I was inspired by the open source work of Pete at RasterWeb! and his recent effort to bring “The Button” to a wider audience of busy or non-makers.  He has freely helped tens of people create their own buttons, but is now able to fulfill requests for preassembled units. Among other applications, these USB buttons can be used as the shutter control of  Mac powered Photo booths at public events. These photo booths are powered by Sparkbooth, which can automatically upload the photos to Facebook, Twitter, tumblr or other social media sites.  His buttons emulate a keyboard, and contain an Arduino Teensy (only 0.7″ by 1.2″), which is a USB based AVR microcontroller.  Despite the Teensy cost of $16, I saw an opportunity for cost savings by opening a standard USB keyboard and spending a few minutes to extract and reverse engineer their compact circuit board.  Although this isn’t a solution suitable for even small scale production, it can work for a one-off prototype, like The Critic.

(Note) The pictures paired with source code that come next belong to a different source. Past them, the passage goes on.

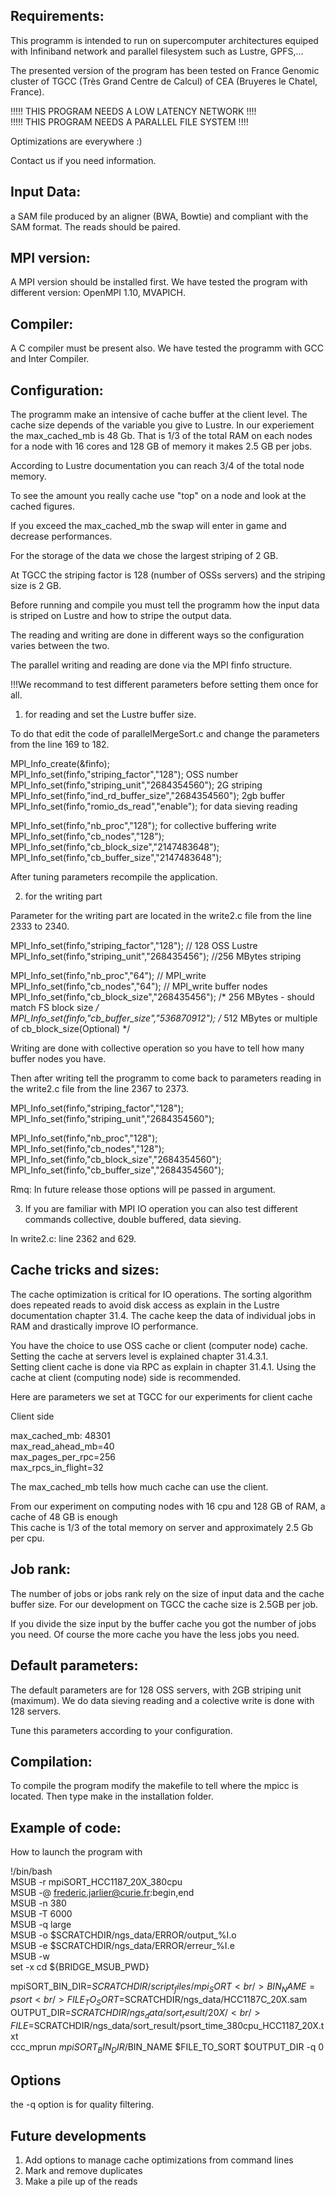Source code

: Requirements:
-------------

This programm is intended to run on supercomputer architectures equiped with Infiniband network and parallel 
filesystem such as Lustre, GPFS,...

The presented version of the program has been tested on France Genomic cluster of TGCC (Très Grand Centre de Calcul) of CEA (Bruyeres le Chatel, France). 

!!!!! THIS PROGRAM NEEDS A LOW LATENCY NETWORK !!!! <br />
!!!!! THIS PROGRAM NEEDS A PARALLEL FILE SYSTEM !!!!

Optimizations are everywhere :)

Contact us if you need information.


Input Data:
----------

a SAM file produced by an aligner (BWA, Bowtie) and compliant with the SAM format. The reads should be paired.  

MPI version:
------------

A MPI version should be installed first. We have tested the program with different version: OpenMPI 1.10, MVAPICH.

Compiler: 
---------

A C compiler must be present also. We have tested the programm with GCC and Inter Compiler. 


Configuration:
--------------

The programm make an intensive of cache buffer at the client level. The cache size depends of the variable you give to Lustre.
In our experiement the max_cached_mb is 48 Gb. That is 1/3 of the total RAM on each nodes for a node with 16 cores and 128 GB of memory
it makes 2.5 GB per jobs. 

According to Lustre documentation you can reach 3/4 of the total node memory. 

To see the amount you really cache use "top" on a node and look at the cached figures.

If you exceed the max_cached_mb the swap will enter in game and decrease performances. 
 
For the storage of the data we chose the largest striping of 2 GB.

At TGCC the striping factor is 128 (number of OSSs servers) and the striping size is 2 GB. 

Before running and compile you must tell the programm how the input data is striped on Lustre and how to stripe the output data.

The reading and writing are done in different ways so the configuration varies between the two.

The parallel writing and reading are done via the MPI finfo structure. 

!!!We recommand to test different parameters before setting them once for all.    

1) for reading and set the Lustre buffer size.

To do that edit the code of parallelMergeSort.c and change the parameters from the line 169 to 182. 

MPI_Info_create(&finfo);<br />
MPI_Info_set(finfo,"striping_factor","128"); OSS number <br />
MPI_Info_set(finfo,"striping_unit","2684354560"); 2G striping <br />
MPI_Info_set(finfo,"ind_rd_buffer_size","2684354560"); 2gb buffer <br />
MPI_Info_set(finfo,"romio_ds_read","enable"); for data sieving reading <br />
		
MPI_Info_set(finfo,"nb_proc","128"); for collective buffering write <br />
MPI_Info_set(finfo,"cb_nodes","128"); <br />
MPI_Info_set(finfo,"cb_block_size","2147483648"); <br /> 
MPI_Info_set(finfo,"cb_buffer_size","2147483648"); <br />

After tuning parameters recompile the application.
 
2) for the writing part

Parameter for the writing part are located in the write2.c file from the line 2333 to 2340. 

MPI_Info_set(finfo,"striping_factor","128"); // 128 OSS Lustre <br />
MPI_Info_set(finfo,"striping_unit","268435456"); //256 MBytes striping <br />

MPI_Info_set(finfo,"nb_proc","64"); // MPI_write <br />
MPI_Info_set(finfo,"cb_nodes","64"); // MPI_write buffer nodes<br />
MPI_Info_set(finfo,"cb_block_size","268435456"); /* 256 MBytes - should match FS block size */ <br />
MPI_Info_set(finfo,"cb_buffer_size","536870912"); /* 512 MBytes or multiple of cb_block_size(Optional) */ <br />

Writing are done with collective operation so you have to tell how many buffer nodes you have.


Then after writing tell the programm to come back to parameters reading in the write2.c file from the line 2367 to 2373.

MPI_Info_set(finfo,"striping_factor","128"); <br />
MPI_Info_set(finfo,"striping_unit","2684354560"); <br />

MPI_Info_set(finfo,"nb_proc","128"); <br />
MPI_Info_set(finfo,"cb_nodes","128"); <br />
MPI_Info_set(finfo,"cb_block_size","2684354560"); <br /> 
MPI_Info_set(finfo,"cb_buffer_size","2684354560"); <br />


Rmq: In future release those options will pe passed in argument. 

3) If you are familiar with MPI IO operation you can also test different commands collective, double buffered, data sieving.

In write2.c: line 2362 and 629.
 

Cache tricks and sizes:
----------------------

The cache optimization is critical for IO operations. 
The sorting algorithm does repeated reads to avoid disk access as explain in the Lustre documentation chapter 31.4. 
The cache keep the data of individual jobs in RAM and drastically improve IO performance.

You have the choice to use OSS cache or client (computer node) cache. Setting the cache at servers level is explained chapter 31.4.3.1.   
Setting client cache is done via RPC as explain in chapter 31.4.1. Using the cache at client (computing node) side is recommended.

Here are parameters we set at TGCC for our experiments for client cache

Client side
 
max_cached_mb: 48301 <br />
max_read_ahead_mb=40 <br />
max_pages_per_rpc=256 <br />
max_rpcs_in_flight=32 <br />

The max_cached_mb tells how much cache can use the client. 

From our experiment on computing nodes with 16 cpu and 128 GB of RAM, a cache of 48 GB is enough <br />
This cache is 1/3 of the total memory on server and approximately 2.5 Gb per cpu. <br />
 

Job rank:
---------

The number of jobs or jobs rank rely on the size of input data and the cache buffer size.
For our development on TGCC the cache size is 2.5GB per job.
 
If you divide the size input by the buffer cache you got the number of jobs you need. 
Of course the more cache you have the less jobs you need.

Default parameters:
-------------------

The default parameters are for 128 OSS servers, with 2GB striping unit (maximum).
We do data sieving reading and a colective write is done with 128 servers.

Tune this parameters according to your configuration.


Compilation:
------------

To compile the program modify the makefile to tell where the mpicc is located. Then type make in the installation folder.


Example of code:
-----------------
How to launch the program with 


!/bin/bash                                                                                                                                                                     
MSUB -r mpiSORT_HCC1187_20X_380cpu                                                                                                                                      
MSUB -@ frederic.jarlier@curie.fr:begin,end                                                                                                                                    
MSUB -n 380                                                                                                                                                                    
MSUB -T 6000                                                                                                                                                                   
MSUB -q large                                                                                                                                                                  
MSUB -o $SCRATCHDIR/ngs_data/ERROR/output_%I.o                                                                                                        
MSUB -e $SCRATCHDIR/ngs_data/ERROR/erreur_%I.e                                                                                                        
MSUB -w                                                                                                                                                                        
set -x
cd ${BRIDGE_MSUB_PWD}

mpiSORT_BIN_DIR=$SCRATCHDIR/script_files/mpi_SORT <br />
BIN_NAME=psort <br />
FILE_TO_SORT=$SCRATCHDIR/ngs_data/HCC1187C_20X.sam <br />
OUTPUT_DIR=$SCRATCHDIR/ngs_data/sort_result/20X/ <br />
FILE=$SCRATCHDIR/ngs_data/sort_result/psort_time_380cpu_HCC1187_20X.txt <br />
ccc_mprun $mpiSORT_BIN_DIR/$BIN_NAME $FILE_TO_SORT $OUTPUT_DIR -q 0 <br />

Options 
-------

the -q option is for quality filtering.


Future developments
-------------------

1) Add options to manage cache optimizations from command lines <br />
2) Mark and remove duplicates <br />
3) Make a pile up of the reads <br />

Below are several photos that show the process of opening the keyboard to extract and modify the circuit board.  When the top of the keyboard is removed, a sheet of silicone ‘popples’ is revealed.  These ‘popples’ are the springs under each of the keys.  Under this layer are two sheets of thin plastic, one with conductive ink traces that are (mostly) horizontal, and one with conductive ink traces that are (mostly) vertical.  These layers of traces are separated by a small gap.  When a key is pressed, a protrusion on the bottom of that key’s popple pushes the two layers of plastic together at this location: connecting one of the vertical traces to one of the horizontal traces. These traces are routed to the circuit board via a row of contacts under the front edge:

   

The chip (under the black epoxy potting on the bottom of the board) detects this electrical connection, and outputs the appropriate character over the USB cable.  The keyboard, popples and plastic layers can all be replaced by an external switch and wires soldered directly to the circuit board.  The photo below shows wires (whose free end is to be connected to the switch) soldered to the pads required to output a space bar character.  To output other characters, simply follow the vertical and horizontal traces to the board, and solder wires to those pads instead.